There are, however, an infinite number of intangible aspects to water, what Schwarzenegger and others have likened to religious war. Indeed, California's decades of arcane water conflict can be just as opaque as the 1,100-year-old doctrinal feud that leads Sunnis and Shiites to kill each other in Iraq. Mistrust, supposition and myopic self-interest killed the peripheral canal in 1982 and continue to block agreement on water today.

The conflicts, moreover, are only tangentially about water per se; fundamentally they are deeply seated, perhaps intractable philosophical differences over how -- or even whether -- California should develop to serve its ever-burgeoning population. Water supply is intrinsically connected to land use, housing, energy and transportation policies. Those are intertwined, in turn, with our widely divergent conceptions of what kinds of lives we Californians should be leading in the 21st century.

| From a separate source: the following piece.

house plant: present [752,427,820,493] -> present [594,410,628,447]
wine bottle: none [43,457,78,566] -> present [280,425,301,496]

Once -- in the quarter-century after World War II -- we Californians knew what we were and what we wanted, empowering a generation of officeholders to build highways and water systems and other infrastructure to serve ever-expanding residential suburbs.

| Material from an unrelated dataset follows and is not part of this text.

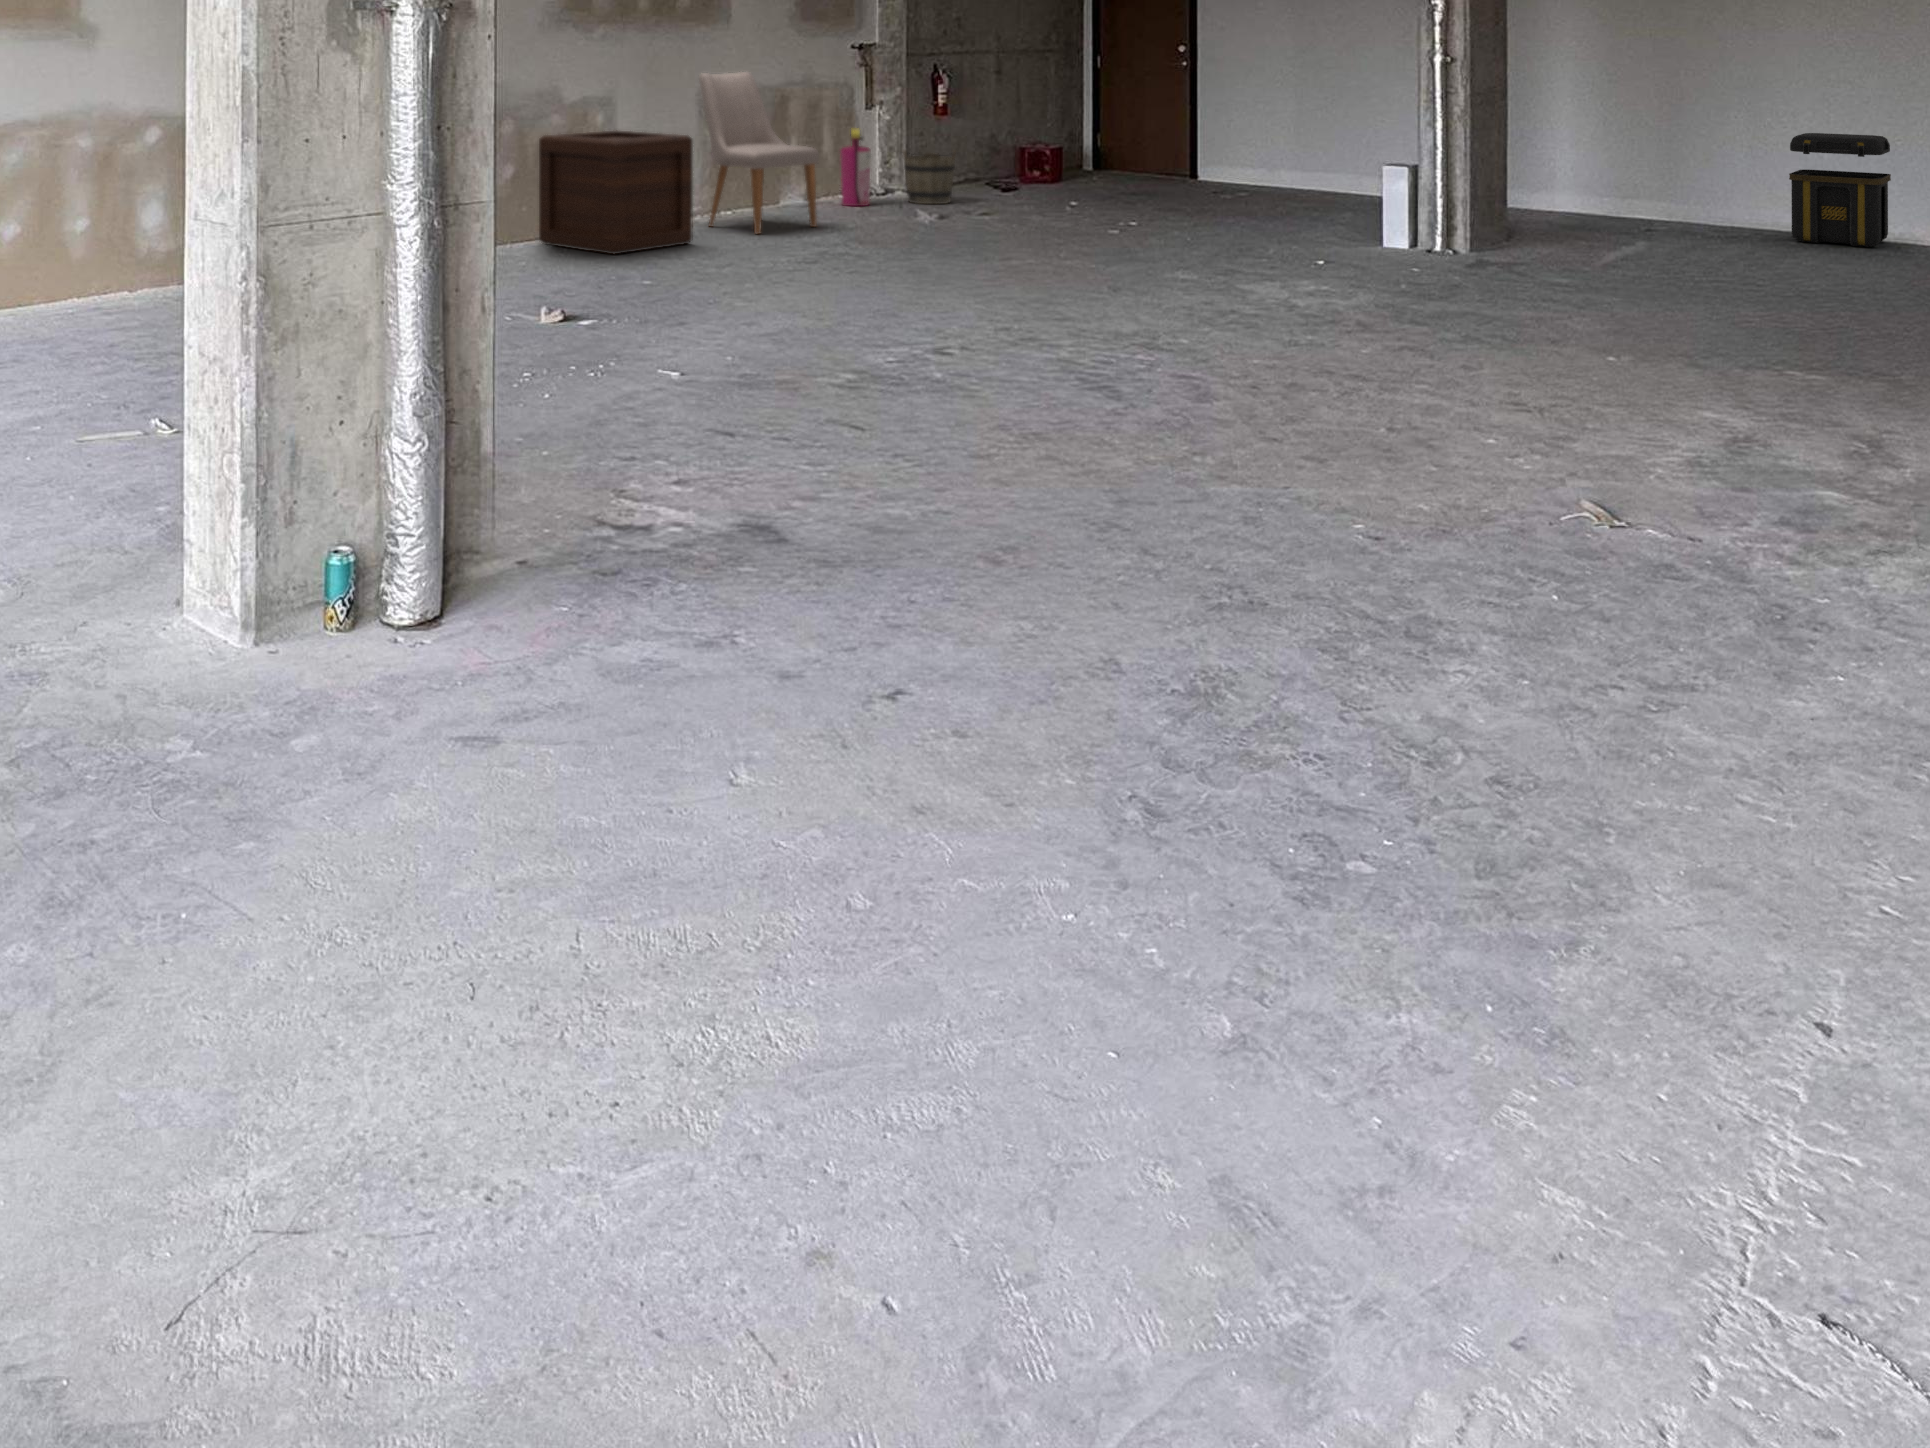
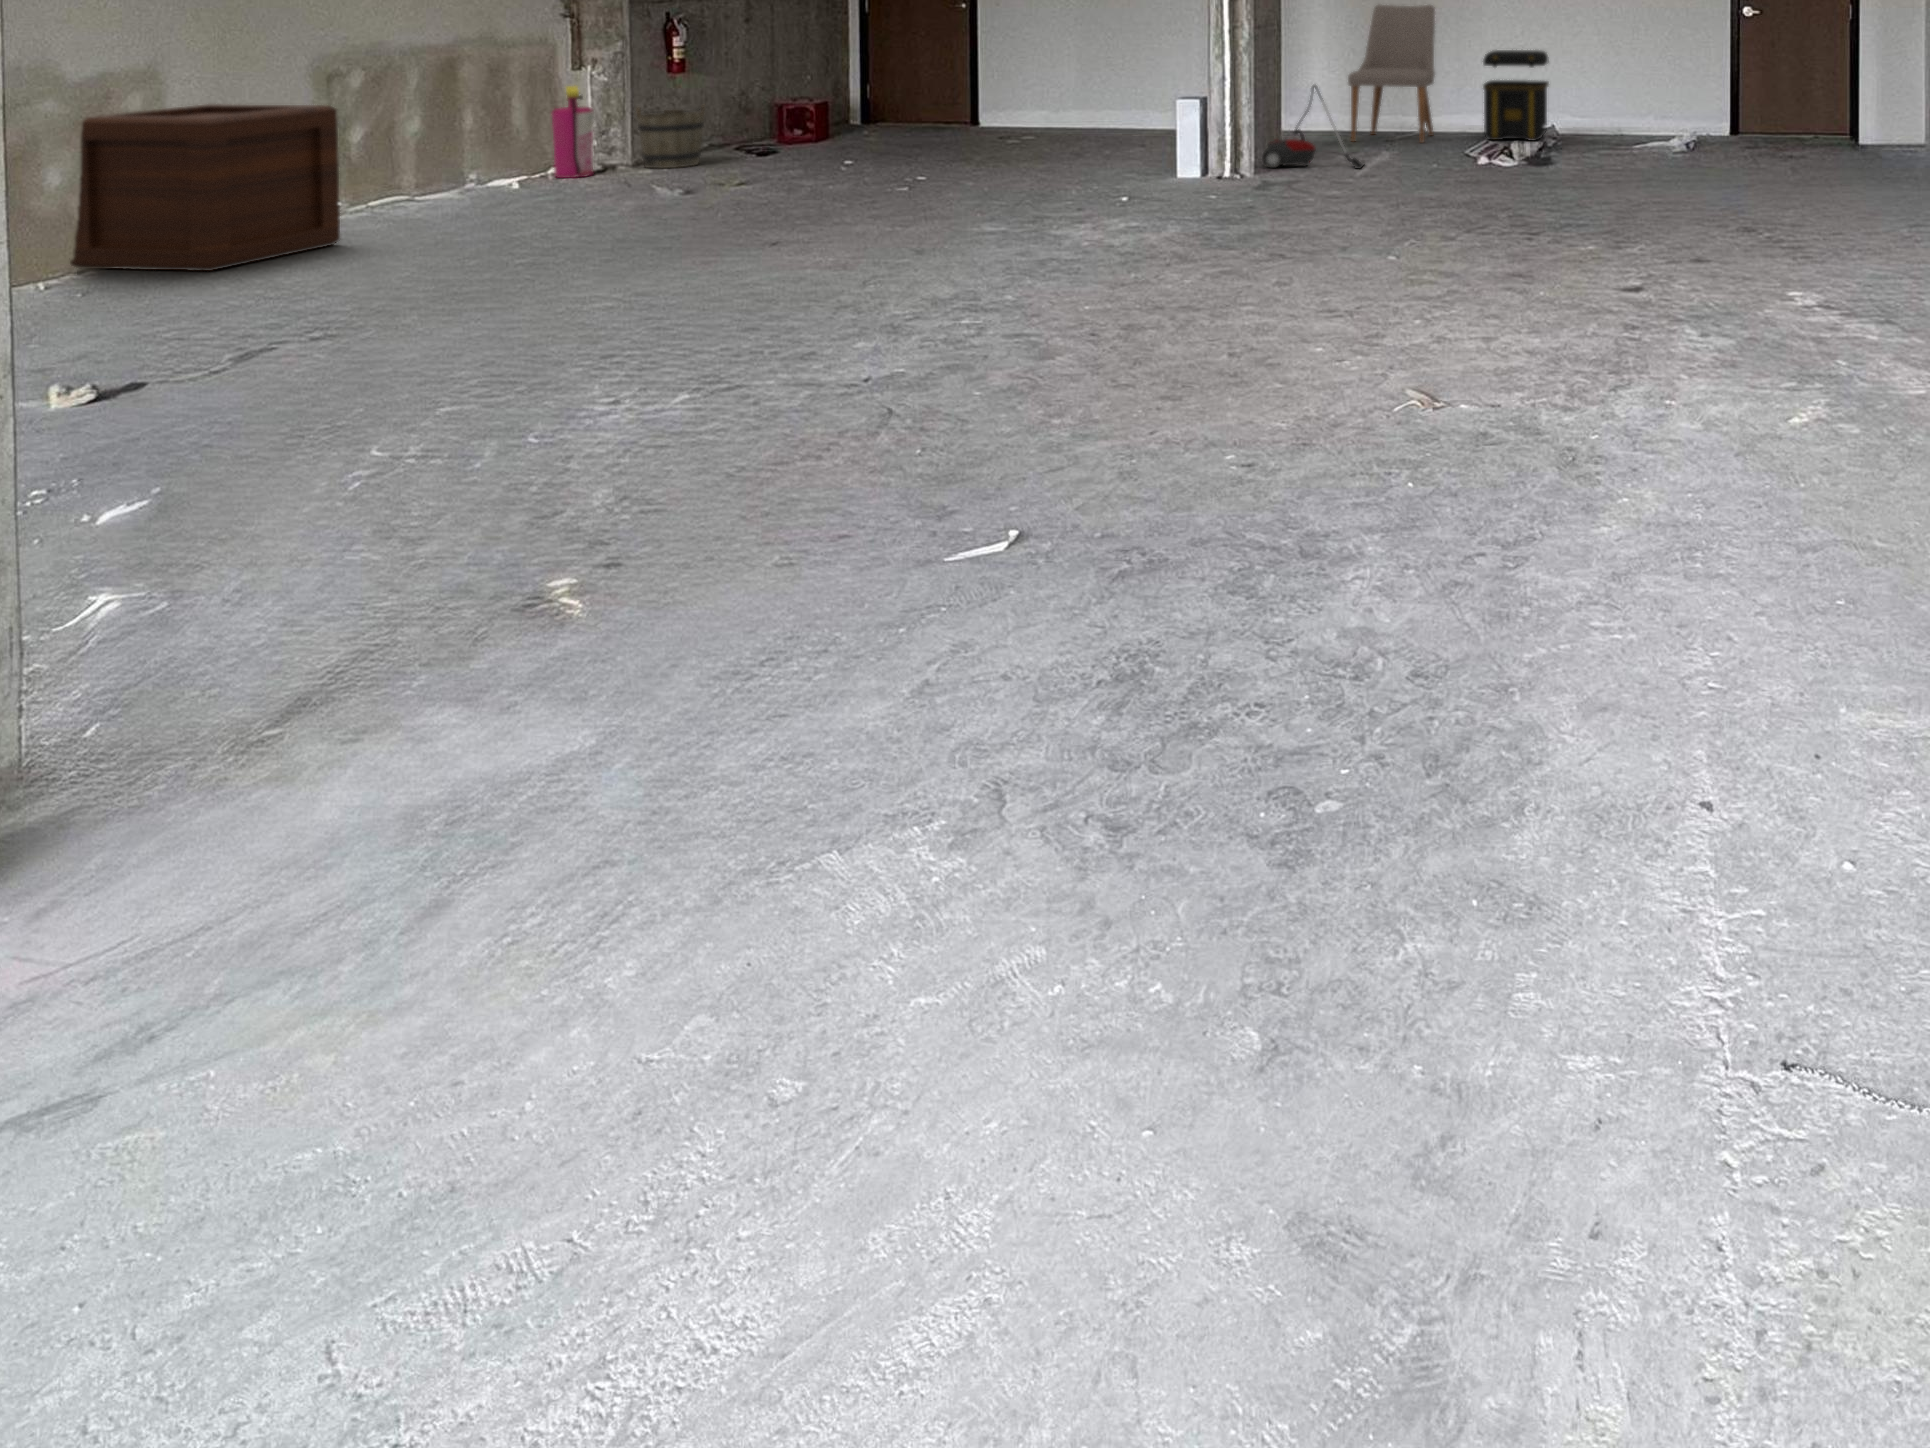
chair: present [699,72,819,234] -> present [1348,5,1435,142]
vacuum cleaner: none [1489,162,1618,261] -> present [1263,85,1364,169]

But the economic evolution and cultural change that began sweeping through California in the 1970s undermined our social consensus, creating cultural divisions and a more confrontational political climate. Now we argue over whether to continue the low-density housing patterns or shift to a high-density, highly urbanized mode. And, of course, that megaissue and the subissues such as water involve huge financial stakes, both public and private.

When voters rejected the peripheral canal, the last major link in the state's north-south water transfer system, in 1982, it symbolized the erosion of consensus not only on water but on every other major public policy -- taxation, energy, education and transportation being merely the most obvious. And they and other issues have, for the most part, been stuck in neutral ever since.

It may be impossible for Schwarzenegger, lawmakers and the countless economic, ideological, cultural and geographic subfactions to agree on the kind of comprehensive, everlasting water plan the governor seeks. But at the same time, it may be impossible to function in any development pattern without some major alteration of our increasingly unstable water system, and it may be impossible to make incremental change that can stabilize that supply.

Until -- and unless -- we regain some civic consensus about California and its future, water may be one of those many issues that are perpetually unresolved, leaving it to front-line water agencies and officials to muddle through as best they can.